Here, again, I hearken back to my own expectations of the protests going in. I had these little hand-made paper signs that read “MEDIA: torontocitylife.com”, affixed to my bag and shirt. I expected that, should I be detained by police, they would count for exactly nothing. They were there, basically, as a form of hope that, should I be detained, the cops might treat me with some leniency. Certainly not an expectation of any kind.
Apparently Steve’s expectation was that he could just stroll out into the middle of a protest, surrounded by riot cops who had spent a day fighting burning police cars and getting harangued by rude protesters, and that…what? They’d come up to him and ask for his autograph?

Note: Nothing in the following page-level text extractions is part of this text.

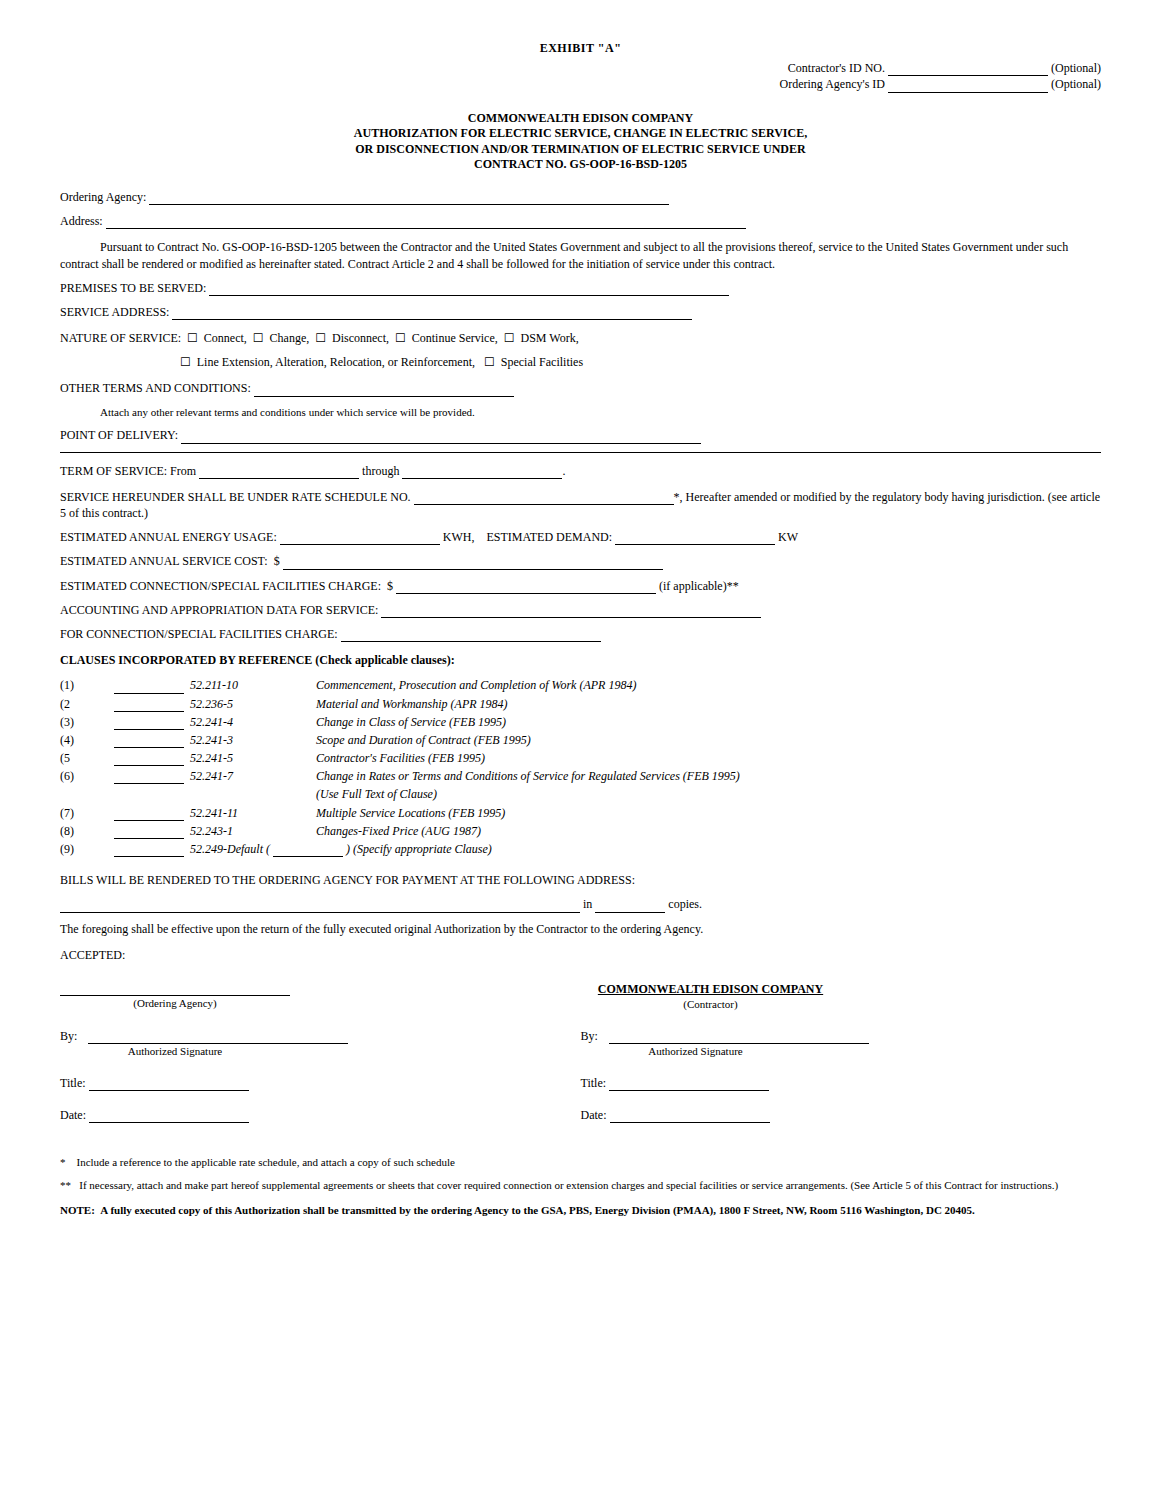EXHIBIT "A"
Contractor's ID NO. (Optional)
Ordering Agency's ID (Optional)
COMMONWEALTH EDISON COMPANY
AUTHORIZATION FOR ELECTRIC SERVICE, CHANGE IN ELECTRIC SERVICE,
OR DISCONNECTION AND/OR TERMINATION OF ELECTRIC SERVICE UNDER
CONTRACT NO. GS-OOP-16-BSD-1205
Ordering Agency:
Address:
Pursuant to Contract No. GS-OOP-16-BSD-1205 between the Contractor and the United States Government and subject to all the provisions thereof, service to the United States Government under such contract shall be rendered or modified as hereinafter stated. Contract Article 2 and 4 shall be followed for the initiation of service under this contract.
PREMISES TO BE SERVED:
SERVICE ADDRESS:
NATURE OF SERVICE: ☐ Connect, ☐ Change, ☐ Disconnect, ☐ Continue Service, ☐ DSM Work,
☐ Line Extension, Alteration, Relocation, or Reinforcement, ☐ Special Facilities
OTHER TERMS AND CONDITIONS:
Attach any other relevant terms and conditions under which service will be provided.
POINT OF DELIVERY:
TERM OF SERVICE: From through .
SERVICE HEREUNDER SHALL BE UNDER RATE SCHEDULE NO. *, Hereafter amended or modified by the regulatory body having jurisdiction. (see article 5 of this contract.)
ESTIMATED ANNUAL ENERGY USAGE: KWH, ESTIMATED DEMAND: KW
ESTIMATED ANNUAL SERVICE COST: $
ESTIMATED CONNECTION/SPECIAL FACILITIES CHARGE: $ (if applicable)**
ACCOUNTING AND APPROPRIATION DATA FOR SERVICE:
FOR CONNECTION/SPECIAL FACILITIES CHARGE:
CLAUSES INCORPORATED BY REFERENCE (Check applicable clauses):
| (1) | | 52.211-10 | Commencement, Prosecution and Completion of Work (APR 1984) |
| (2 | | 52.236-5 | Material and Workmanship (APR 1984) |
| (3) | | 52.241-4 | Change in Class of Service (FEB 1995) |
| (4) | | 52.241-3 | Scope and Duration of Contract (FEB 1995) |
| (5 | | 52.241-5 | Contractor's Facilities (FEB 1995) |
| (6) | | 52.241-7 | Change in Rates or Terms and Conditions of Service for Regulated Services (FEB 1995) |
| | | | (Use Full Text of Clause) |
| (7) | | 52.241-11 | Multiple Service Locations (FEB 1995) |
| (8) | | 52.243-1 | Changes-Fixed Price (AUG 1987) |
| (9) | | 52.249-Default ( ) (Specify appropriate Clause) |
BILLS WILL BE RENDERED TO THE ORDERING AGENCY FOR PAYMENT AT THE FOLLOWING ADDRESS:
in copies.
The foregoing shall be effective upon the return of the fully executed original Authorization by the Contractor to the ordering Agency.
ACCEPTED:
| (Ordering Agency) | COMMONWEALTH EDISON COMPANY (Contractor) |
| By: Authorized Signature | By: Authorized Signature |
| Title: | Title: |
| Date: | Date: |
* Include a reference to the applicable rate schedule, and attach a copy of such schedule
** If necessary, attach and make part hereof supplemental agreements or sheets that cover required connection or extension charges and special facilities or service arrangements. (See Article 5 of this Contract for instructions.)
NOTE: A fully executed copy of this Authorization shall be transmitted by the ordering Agency to the GSA, PBS, Energy Division (PMAA), 1800 F Street, NW, Room 5116 Washington, DC 20405.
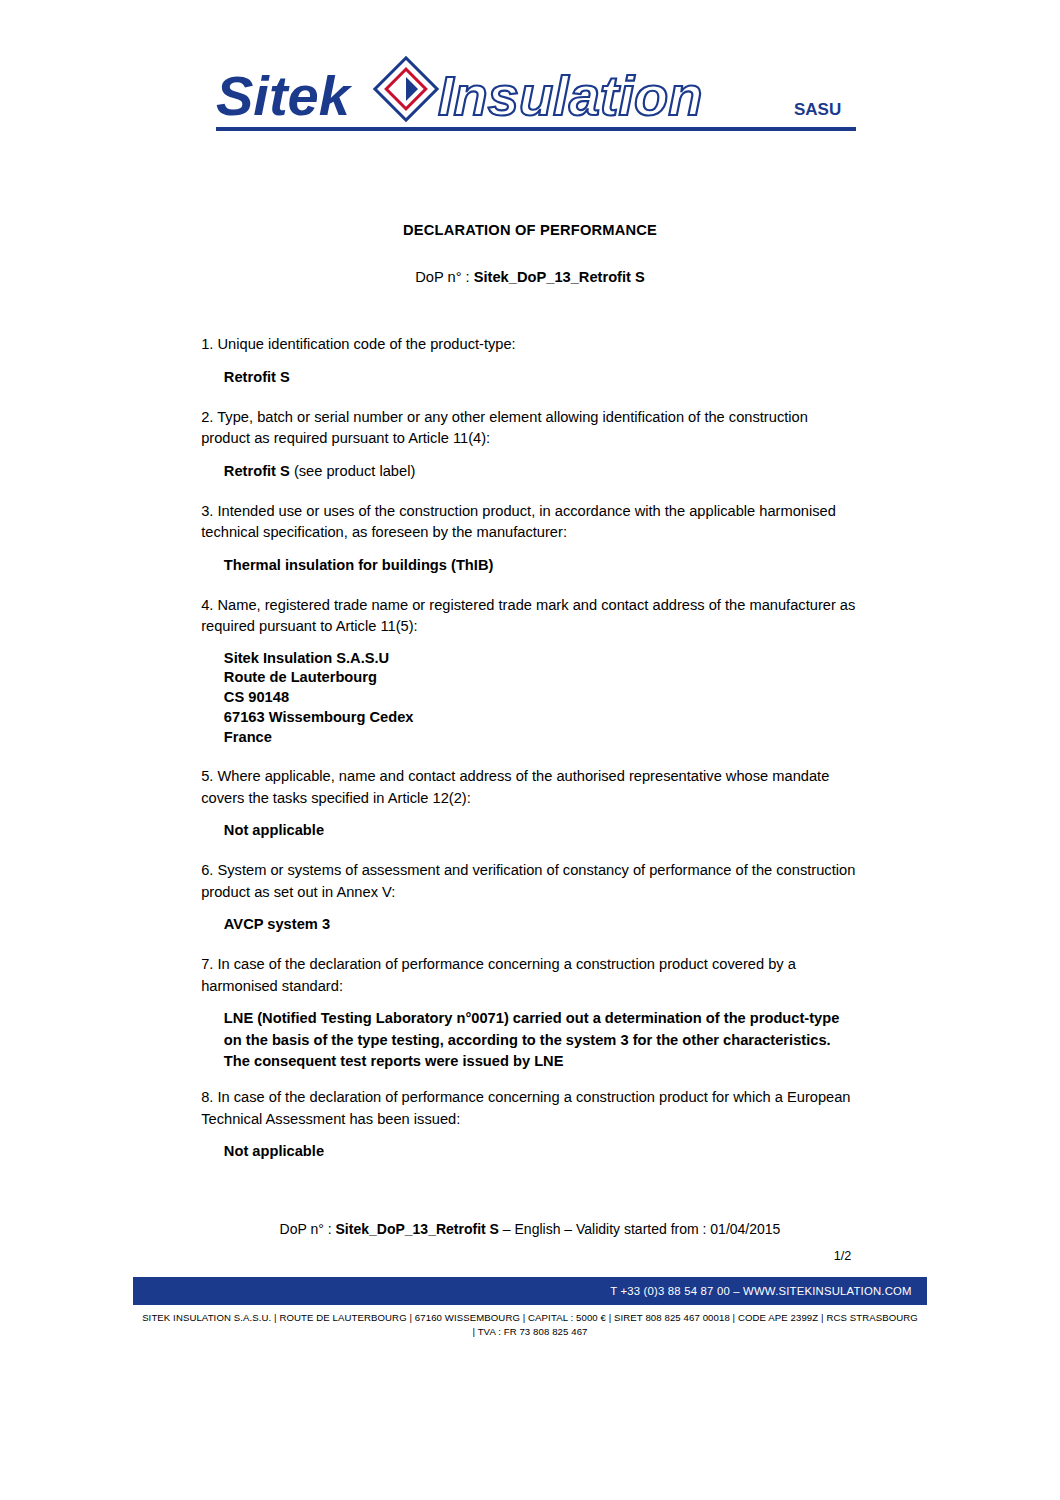Sitek Insulation SASU
DECLARATION OF PERFORMANCE
DoP n° : Sitek_DoP_13_Retrofit S
1. Unique identification code of the product-type:
Retrofit S
2. Type, batch or serial number or any other element allowing identification of the construction product as required pursuant to Article 11(4):
Retrofit S (see product label)
3. Intended use or uses of the construction product, in accordance with the applicable harmonised technical specification, as foreseen by the manufacturer:
Thermal insulation for buildings (ThIB)
4. Name, registered trade name or registered trade mark and contact address of the manufacturer as required pursuant to Article 11(5):
Sitek Insulation S.A.S.U
Route de Lauterbourg
CS 90148
67163 Wissembourg Cedex
France
5. Where applicable, name and contact address of the authorised representative whose mandate covers the tasks specified in Article 12(2):
Not applicable
6. System or systems of assessment and verification of constancy of performance of the construction product as set out in Annex V:
AVCP system 3
7. In case of the declaration of performance concerning a construction product covered by a harmonised standard:
LNE (Notified Testing Laboratory n°0071) carried out a determination of the product-type on the basis of the type testing, according to the system 3 for the other characteristics.
The consequent test reports were issued by LNE
8. In case of the declaration of performance concerning a construction product for which a European Technical Assessment has been issued:
Not applicable
DoP n° : Sitek_DoP_13_Retrofit S – English – Validity started from : 01/04/2015
1/2
T +33 (0)3 88 54 87 00 – WWW.SITEKINSULATION.COM
SITEK INSULATION S.A.S.U. | ROUTE DE LAUTERBOURG | 67160 WISSEMBOURG | CAPITAL : 5000 € | SIRET 808 825 467 00018 | CODE APE 2399Z | RCS STRASBOURG | TVA : FR 73 808 825 467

I keep asking the same questions over and over again: Why was I able to read all the situations correctly (I was part of quite a few protests and standoffs that day, Steve was part of one)? Why wasn’t I hassled, detained, arrested, or even looked at funny? Why was I always looking for “outs” and making sure the cops weren’t getting ready to close in? And when they did, why was I always able to successfully side-step them?

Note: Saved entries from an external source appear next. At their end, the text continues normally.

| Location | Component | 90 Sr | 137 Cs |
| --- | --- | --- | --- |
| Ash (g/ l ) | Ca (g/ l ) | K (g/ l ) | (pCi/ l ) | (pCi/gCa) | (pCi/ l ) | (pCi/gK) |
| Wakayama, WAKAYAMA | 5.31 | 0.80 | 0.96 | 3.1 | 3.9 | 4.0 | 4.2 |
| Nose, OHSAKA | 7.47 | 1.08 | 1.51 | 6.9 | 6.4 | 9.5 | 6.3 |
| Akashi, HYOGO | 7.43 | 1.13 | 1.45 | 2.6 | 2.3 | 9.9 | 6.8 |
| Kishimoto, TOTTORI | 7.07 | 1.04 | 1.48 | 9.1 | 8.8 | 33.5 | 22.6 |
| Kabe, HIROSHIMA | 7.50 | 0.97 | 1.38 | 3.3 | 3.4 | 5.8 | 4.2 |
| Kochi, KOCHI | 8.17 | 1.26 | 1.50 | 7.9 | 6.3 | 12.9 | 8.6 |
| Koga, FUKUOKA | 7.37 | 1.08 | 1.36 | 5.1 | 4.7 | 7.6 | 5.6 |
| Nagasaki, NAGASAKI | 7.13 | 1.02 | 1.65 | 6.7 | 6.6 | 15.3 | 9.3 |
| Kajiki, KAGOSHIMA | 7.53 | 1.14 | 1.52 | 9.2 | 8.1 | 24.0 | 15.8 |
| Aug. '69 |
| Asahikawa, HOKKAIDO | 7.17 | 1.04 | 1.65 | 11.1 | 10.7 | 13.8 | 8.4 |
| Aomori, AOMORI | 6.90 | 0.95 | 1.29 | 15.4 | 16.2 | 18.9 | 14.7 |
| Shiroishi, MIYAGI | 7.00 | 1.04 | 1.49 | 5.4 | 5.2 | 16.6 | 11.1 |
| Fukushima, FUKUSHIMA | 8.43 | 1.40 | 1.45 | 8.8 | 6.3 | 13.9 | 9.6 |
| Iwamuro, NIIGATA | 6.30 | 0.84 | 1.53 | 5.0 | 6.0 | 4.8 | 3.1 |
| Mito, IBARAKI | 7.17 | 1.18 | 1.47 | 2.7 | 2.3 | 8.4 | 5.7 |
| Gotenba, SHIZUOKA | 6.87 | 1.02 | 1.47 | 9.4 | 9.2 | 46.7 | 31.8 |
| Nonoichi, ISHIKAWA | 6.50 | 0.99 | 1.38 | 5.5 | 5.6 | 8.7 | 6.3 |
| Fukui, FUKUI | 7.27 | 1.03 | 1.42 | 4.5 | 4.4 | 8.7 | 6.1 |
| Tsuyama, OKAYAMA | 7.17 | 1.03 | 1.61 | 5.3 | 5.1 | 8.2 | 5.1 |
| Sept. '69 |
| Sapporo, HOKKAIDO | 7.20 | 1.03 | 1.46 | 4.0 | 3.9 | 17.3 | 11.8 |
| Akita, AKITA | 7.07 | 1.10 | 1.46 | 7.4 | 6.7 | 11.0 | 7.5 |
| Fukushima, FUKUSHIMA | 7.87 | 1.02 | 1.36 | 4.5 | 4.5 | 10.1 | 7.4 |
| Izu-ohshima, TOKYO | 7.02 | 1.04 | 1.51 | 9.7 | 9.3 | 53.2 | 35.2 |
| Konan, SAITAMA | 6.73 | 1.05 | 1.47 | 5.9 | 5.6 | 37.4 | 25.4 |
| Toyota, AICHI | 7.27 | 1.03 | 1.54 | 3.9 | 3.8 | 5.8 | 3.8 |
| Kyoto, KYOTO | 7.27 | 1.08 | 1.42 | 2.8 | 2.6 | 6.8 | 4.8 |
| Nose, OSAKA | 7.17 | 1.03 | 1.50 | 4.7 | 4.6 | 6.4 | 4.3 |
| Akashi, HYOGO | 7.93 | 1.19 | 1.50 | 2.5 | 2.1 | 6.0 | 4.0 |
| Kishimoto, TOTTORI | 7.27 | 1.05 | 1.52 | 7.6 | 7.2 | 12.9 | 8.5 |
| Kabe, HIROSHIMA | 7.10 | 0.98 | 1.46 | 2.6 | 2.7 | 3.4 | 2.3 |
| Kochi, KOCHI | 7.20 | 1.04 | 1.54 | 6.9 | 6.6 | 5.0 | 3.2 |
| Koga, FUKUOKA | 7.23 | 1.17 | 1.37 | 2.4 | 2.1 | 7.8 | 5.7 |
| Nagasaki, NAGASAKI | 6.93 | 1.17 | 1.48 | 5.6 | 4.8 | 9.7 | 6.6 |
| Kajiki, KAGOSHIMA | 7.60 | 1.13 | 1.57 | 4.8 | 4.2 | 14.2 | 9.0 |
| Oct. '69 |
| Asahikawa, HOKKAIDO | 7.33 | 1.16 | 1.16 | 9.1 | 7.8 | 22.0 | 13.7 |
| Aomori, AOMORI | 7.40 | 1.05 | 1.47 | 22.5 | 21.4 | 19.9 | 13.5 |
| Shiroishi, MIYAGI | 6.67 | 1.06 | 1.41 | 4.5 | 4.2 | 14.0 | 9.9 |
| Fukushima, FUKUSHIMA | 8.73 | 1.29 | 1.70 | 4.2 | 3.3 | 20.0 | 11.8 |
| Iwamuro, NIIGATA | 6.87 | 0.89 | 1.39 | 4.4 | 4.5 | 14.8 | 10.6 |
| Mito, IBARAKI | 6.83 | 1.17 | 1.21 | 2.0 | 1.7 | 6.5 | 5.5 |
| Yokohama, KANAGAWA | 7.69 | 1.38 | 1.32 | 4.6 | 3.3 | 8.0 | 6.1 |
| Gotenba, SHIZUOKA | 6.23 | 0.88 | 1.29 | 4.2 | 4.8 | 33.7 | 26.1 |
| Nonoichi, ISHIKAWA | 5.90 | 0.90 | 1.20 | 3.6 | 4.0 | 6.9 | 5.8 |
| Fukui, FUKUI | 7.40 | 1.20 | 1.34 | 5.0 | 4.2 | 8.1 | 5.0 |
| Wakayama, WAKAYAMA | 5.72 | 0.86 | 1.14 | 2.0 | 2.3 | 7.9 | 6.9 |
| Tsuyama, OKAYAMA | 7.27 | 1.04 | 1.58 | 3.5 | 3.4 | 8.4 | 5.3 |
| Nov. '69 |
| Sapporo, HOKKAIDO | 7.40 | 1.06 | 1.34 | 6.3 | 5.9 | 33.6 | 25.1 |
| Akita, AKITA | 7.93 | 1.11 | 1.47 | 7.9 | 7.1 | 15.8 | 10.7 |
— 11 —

Why does a complete amateur like me go into a situation with, what are obviously realistic expectations, and someone like Steve Paikin walks obliviously into the rabble, after everything that took place that day, and expects to come out smelling like roses?
Stay behind the desk where you belong, Steve.
And that goes for the rest of you people who “innocently” wondered into these protests and found yourselves “unwittingly” caught up in the police crackdown. Next time, here are a few clues that might tell you something might be going down, even if you do genuinely wander into these situations like the blithering idiots that you claim to be:
- Do you see a line of heavily shielded riot police bearing shields, night sticks, and gas masks? That might be an indication that there’s a heavy police presence there and that something might happen. You may want to hang back a bit.
- Did you suddenly wander into a pack of people who are shielding their faces with bandanas and sunglasses? Those people probably don’t want to be identified, probably because they’re up to no good. You might want to leave that particular group. Again, just hang back if you’re curious.
- Are people engaging in illegal activity? (The law applies 24 hours a day. As far as I know, there is no moratorium on Saturday nights.) If you see something like this, chances are good that police may move in to arrest them. Chances are even better if there was a high level of illegal activity earlier in the day. If you’re in the middle of the group, the police probably won’t stop to have a pleasant chat with you about why you’re there, what your favourite restaurants are, and so on.
- Are you in front of a line of riot police who have suddenly started to move forward? They have to move in unison in order to maintain their line so they won’t be going that fast. Maybe…get out of the way?
- Have you just been detained by police while in the midst of a volatile situation (see above for indicators)? Try not telling them to go fuck themselves, or calling them pigs, etc. Perhaps just try following their directions? I know, I know, they just want to beat you and rape you but, hey, you might luck out. Calling them names or trying to fight them is less likely to get you out of that situation unscathed, unless you believe you can take them all on.
- Is your head in your ass? Pull it out.
Now let’s never speak of this ugly affair again. Unless something interesting and relevant comes up.